### Exercise inputs ###

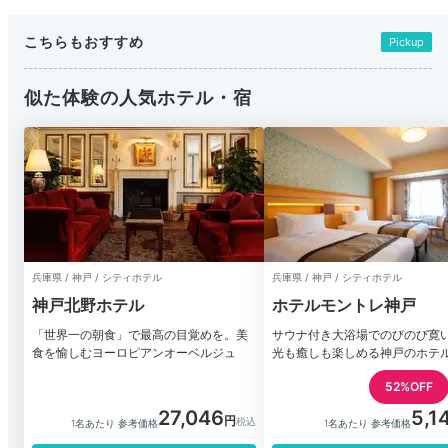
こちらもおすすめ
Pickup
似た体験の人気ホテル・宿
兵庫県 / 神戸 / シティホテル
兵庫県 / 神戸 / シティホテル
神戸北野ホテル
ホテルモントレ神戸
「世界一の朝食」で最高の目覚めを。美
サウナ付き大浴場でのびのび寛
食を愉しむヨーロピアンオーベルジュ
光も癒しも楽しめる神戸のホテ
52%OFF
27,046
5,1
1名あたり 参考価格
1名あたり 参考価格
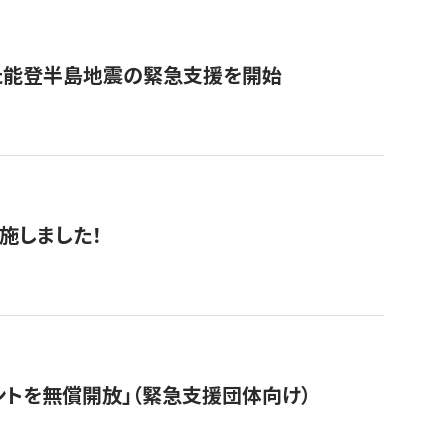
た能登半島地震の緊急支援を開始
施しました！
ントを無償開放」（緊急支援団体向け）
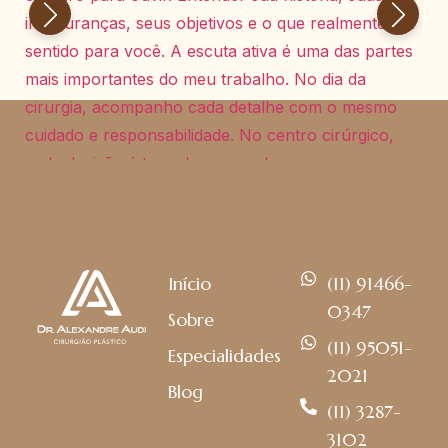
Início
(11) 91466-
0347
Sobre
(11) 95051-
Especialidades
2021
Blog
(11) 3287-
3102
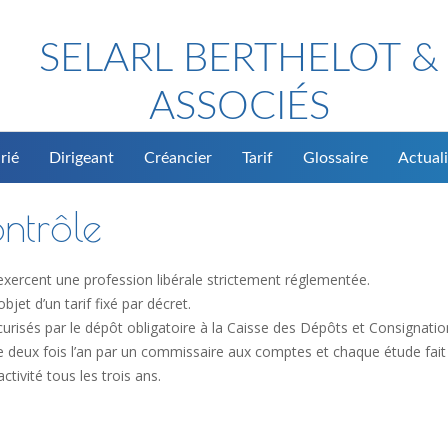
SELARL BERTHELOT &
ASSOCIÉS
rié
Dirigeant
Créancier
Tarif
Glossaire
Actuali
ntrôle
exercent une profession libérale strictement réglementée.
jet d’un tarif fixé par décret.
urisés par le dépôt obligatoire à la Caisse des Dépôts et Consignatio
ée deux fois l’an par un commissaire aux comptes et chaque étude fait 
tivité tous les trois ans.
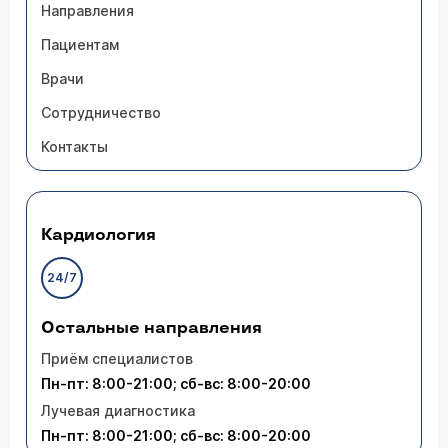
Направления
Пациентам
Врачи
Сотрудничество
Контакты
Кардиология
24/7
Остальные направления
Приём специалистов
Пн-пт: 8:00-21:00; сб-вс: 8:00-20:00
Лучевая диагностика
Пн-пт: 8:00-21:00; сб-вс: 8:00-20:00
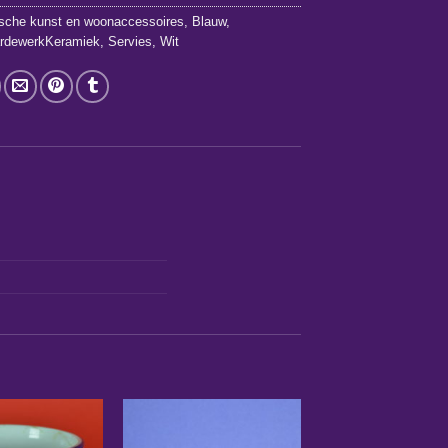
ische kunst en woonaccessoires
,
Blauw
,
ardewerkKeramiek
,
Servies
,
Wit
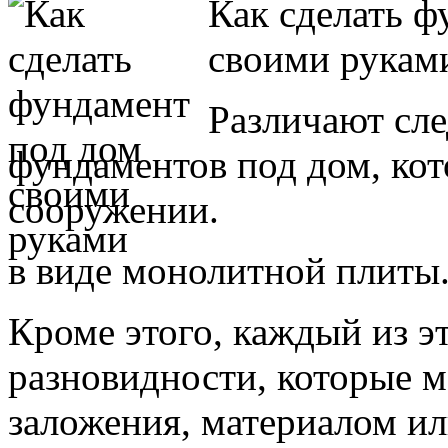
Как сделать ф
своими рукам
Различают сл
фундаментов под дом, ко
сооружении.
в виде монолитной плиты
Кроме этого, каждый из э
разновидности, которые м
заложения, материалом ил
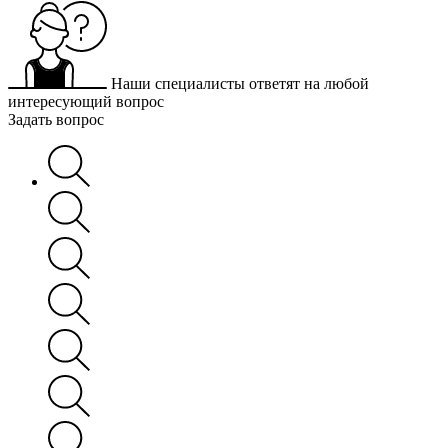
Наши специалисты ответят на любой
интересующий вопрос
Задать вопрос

###

▶ _What is being asked_:
Your copy should match the data above exactly, apart from the pictures.

▶ _Answer below_:
こちらもおすすめ
Pickup
似た体験の人気ホテル・宿
兵庫県 / 神戸 / シティホテル
兵庫県 / 神戸 / シティホテル
神戸北野ホテル
ホテルモントレ神戸
「世界一の朝食」で最高の目覚めを。美
サウナ付き大浴場でのびのび寛
食を愉しむヨーロピアンオーベルジュ
光も癒しも楽しめる神戸のホテ
52%OFF
27,046
5,1
1名あたり 参考価格
1名あたり 参考価格
た能登半島地震の緊急支援を開始
施しました！
ントを無償開放」（緊急支援団体向け）
Início
(11) 91466-
0347
Sobre
(11) 95051-
Especialidades
2021
Blog
(11) 3287-
3102
SELARL BERTHELOT &
ASSOCIÉS
rié
Dirigeant
Créancier
Tarif
Glossaire
Actuali
ntrôle
exercent une profession libérale strictement réglementée.
jet d’un tarif fixé par décret.
urisés par le dépôt obligatoire à la Caisse des Dépôts et Consignatio
ée deux fois l’an par un commissaire aux comptes et chaque étude fait 
tivité tous les trois ans.
Направления
Пациентам
Врачи
Сотрудничество
Контакты
Кардиология
24/7
Остальные направления
Приём специалистов
Пн-пт: 8:00-21:00; сб-вс: 8:00-20:00
Лучевая диагностика
Пн-пт: 8:00-21:00; сб-вс: 8:00-20:00
ische kunst en woonaccessoires
,
Blauw
,
ardewerkKeramiek
,
Servies
,
Wit
Как сделать ф
своими рукам
Различают сл
фундаментов под дом, ко
сооружении.
в виде монолитной плиты
Кроме этого, каждый из э
разновидности, которые м
заложения, материалом ил
Наши специалисты ответят на любой
интересующий вопрос
Задать вопрос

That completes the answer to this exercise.